Debt Financing vs. Equity Financing

Financing your new business can be categorized into two different types: debt financing and equity financing. These terms may be new, but the concepts behind them probably are not. Check out their meanings and you'll see which may be best for you and your business.

Debt Financing

In basic terms, this is a loan. Money that you borrow from another source with the understanding that you will pay it back in a fixed amount of time. As the name suggests, this type of financing means that you have "debt" -- money that you owe to someone. The person who lends you money does not have any liberties or ownership over your business. Your relationship continues as long as you owe the money and once it is paid back, your relationship with the lender ends. Debt financing can be short-term (one year or less for repayment) or long-term (repayment over more than one year). This type of financing occurs with banks and the SBA (Small Business Administration).
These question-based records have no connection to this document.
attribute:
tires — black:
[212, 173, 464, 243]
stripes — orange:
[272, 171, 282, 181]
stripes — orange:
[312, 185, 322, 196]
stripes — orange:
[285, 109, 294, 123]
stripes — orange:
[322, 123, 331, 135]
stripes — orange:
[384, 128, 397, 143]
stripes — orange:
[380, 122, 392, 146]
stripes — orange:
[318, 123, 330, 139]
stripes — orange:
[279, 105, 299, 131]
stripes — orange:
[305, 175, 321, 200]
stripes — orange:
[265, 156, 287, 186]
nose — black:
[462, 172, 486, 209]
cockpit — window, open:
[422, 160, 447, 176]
Advantages to Debt Financing

  • You retain maximum control over your business
  • The interest on debt financing is tax deductible

Disadvantages to Debt Financing

  • Too much debt can cause problems if you begin to rely on it and do not have the revenue to pay it back.
  • Too much debt will make you unattractive to investors who will view you as "high risk."

Equity Financing

This type of financing is an exchange of money (from a lender) for a piece of ownership in the business. This appears to be "easy money" because it involves no debt. This type of financing normally occurs with venture capitalists and angel investors.
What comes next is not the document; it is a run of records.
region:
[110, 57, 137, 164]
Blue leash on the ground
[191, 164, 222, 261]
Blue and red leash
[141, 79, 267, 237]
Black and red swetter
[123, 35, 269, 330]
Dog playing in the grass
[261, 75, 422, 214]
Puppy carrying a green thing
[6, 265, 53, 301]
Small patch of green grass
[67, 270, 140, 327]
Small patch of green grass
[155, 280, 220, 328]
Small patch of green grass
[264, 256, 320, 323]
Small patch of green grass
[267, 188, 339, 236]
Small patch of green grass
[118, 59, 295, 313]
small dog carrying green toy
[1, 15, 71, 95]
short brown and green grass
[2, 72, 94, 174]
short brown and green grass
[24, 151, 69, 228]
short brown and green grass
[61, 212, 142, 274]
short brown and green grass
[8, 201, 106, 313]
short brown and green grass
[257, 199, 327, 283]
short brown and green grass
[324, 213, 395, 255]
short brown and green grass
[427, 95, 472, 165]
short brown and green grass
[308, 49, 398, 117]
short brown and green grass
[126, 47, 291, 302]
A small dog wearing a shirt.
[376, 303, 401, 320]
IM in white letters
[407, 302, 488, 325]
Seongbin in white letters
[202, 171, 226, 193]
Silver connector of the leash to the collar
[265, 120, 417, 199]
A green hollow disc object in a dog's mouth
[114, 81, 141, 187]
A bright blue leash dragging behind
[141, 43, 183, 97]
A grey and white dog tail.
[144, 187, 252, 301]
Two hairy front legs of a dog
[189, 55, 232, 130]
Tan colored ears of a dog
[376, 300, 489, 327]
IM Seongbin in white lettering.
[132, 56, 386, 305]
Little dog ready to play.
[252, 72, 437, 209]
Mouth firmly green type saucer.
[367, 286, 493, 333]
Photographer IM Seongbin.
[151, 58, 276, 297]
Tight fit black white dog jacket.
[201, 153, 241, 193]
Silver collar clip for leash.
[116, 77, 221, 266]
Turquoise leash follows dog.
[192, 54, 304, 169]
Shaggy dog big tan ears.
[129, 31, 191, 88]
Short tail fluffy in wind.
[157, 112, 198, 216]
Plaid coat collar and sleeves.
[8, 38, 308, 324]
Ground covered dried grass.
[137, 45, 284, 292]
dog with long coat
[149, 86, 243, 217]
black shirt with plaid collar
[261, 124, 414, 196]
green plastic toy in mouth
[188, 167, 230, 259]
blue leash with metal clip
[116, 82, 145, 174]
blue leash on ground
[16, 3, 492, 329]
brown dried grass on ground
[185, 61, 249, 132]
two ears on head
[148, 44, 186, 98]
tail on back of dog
Advantages to Equity Financing

  • You don't have to worry about repayment in the traditional way. As long as your business makes a profit, the lenders will be repaid.
  • With the help of investors, your business becomes more credible and may win new attention from the lenders' networks.
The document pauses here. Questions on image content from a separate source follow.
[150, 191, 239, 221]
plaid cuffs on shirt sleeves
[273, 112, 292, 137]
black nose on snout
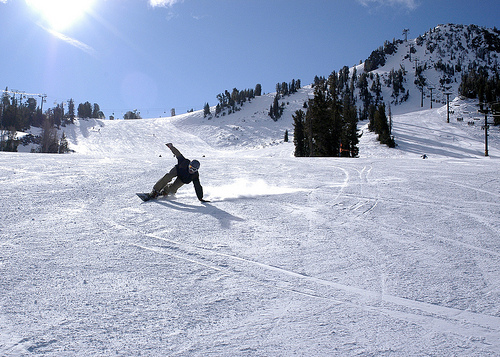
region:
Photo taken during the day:
[11, 2, 489, 347]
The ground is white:
[15, 120, 492, 350]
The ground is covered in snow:
[20, 105, 491, 350]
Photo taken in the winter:
[12, 15, 482, 345]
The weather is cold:
[16, 6, 491, 346]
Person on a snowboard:
[125, 140, 225, 210]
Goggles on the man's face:
[185, 160, 196, 171]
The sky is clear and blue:
[15, 10, 485, 108]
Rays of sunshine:
[15, 0, 150, 87]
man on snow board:
[131, 116, 215, 224]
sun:
[31, 6, 85, 37]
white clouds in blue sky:
[227, 28, 258, 62]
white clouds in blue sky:
[181, 22, 235, 77]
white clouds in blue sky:
[127, 36, 211, 104]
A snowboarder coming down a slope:
[124, 137, 218, 220]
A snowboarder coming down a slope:
[131, 134, 217, 221]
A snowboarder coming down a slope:
[127, 135, 220, 213]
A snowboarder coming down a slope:
[128, 133, 226, 221]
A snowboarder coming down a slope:
[130, 133, 215, 213]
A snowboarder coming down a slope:
[133, 138, 217, 215]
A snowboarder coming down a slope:
[132, 134, 218, 217]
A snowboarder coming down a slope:
[128, 138, 220, 219]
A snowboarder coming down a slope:
[128, 138, 216, 213]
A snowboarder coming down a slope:
[135, 140, 227, 216]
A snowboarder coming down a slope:
[126, 130, 220, 215]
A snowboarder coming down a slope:
[133, 140, 228, 210]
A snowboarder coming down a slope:
[133, 138, 223, 215]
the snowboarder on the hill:
[137, 132, 212, 207]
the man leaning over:
[153, 134, 211, 204]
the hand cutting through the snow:
[206, 178, 286, 200]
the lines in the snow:
[297, 159, 498, 354]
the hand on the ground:
[192, 178, 214, 210]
Disadvantages to Equity Financing

  • As the business owner, you lose your complete control and autonomy. Now, investors have a say in the decisions that are made.
  • Too much may indicate to potential funders that you are willing to take the necessary personal risks, which could signify a lack of belief in your own business venture.

When a banker, venture capitalist, or angel investor is considering giving you money, they will look at your debt to equity ratio. This is the amount of debt you have compared to the amount of equity you have. To lenders, this ratio is important because it tells the amount of money available for repayment in the case of default. It also shows if your business is being run in a sensible way, without too much dependence on any one source.

When considering what type of financing you want or need, take some time to think about your business motives. How much control do you want? What are your long-term goals? With equity financing, you and your investors may come to disagree on important business decisions. When this happens, it is often best for you to "cash in" and let your investors take the business into the future without you. To some entrepreneurs who believe in their business idea and want to see it through, selling is not an option. If this describes you, equity financing is not for you. Instead, you should explore debt financing and retain control over the direction of your business venture.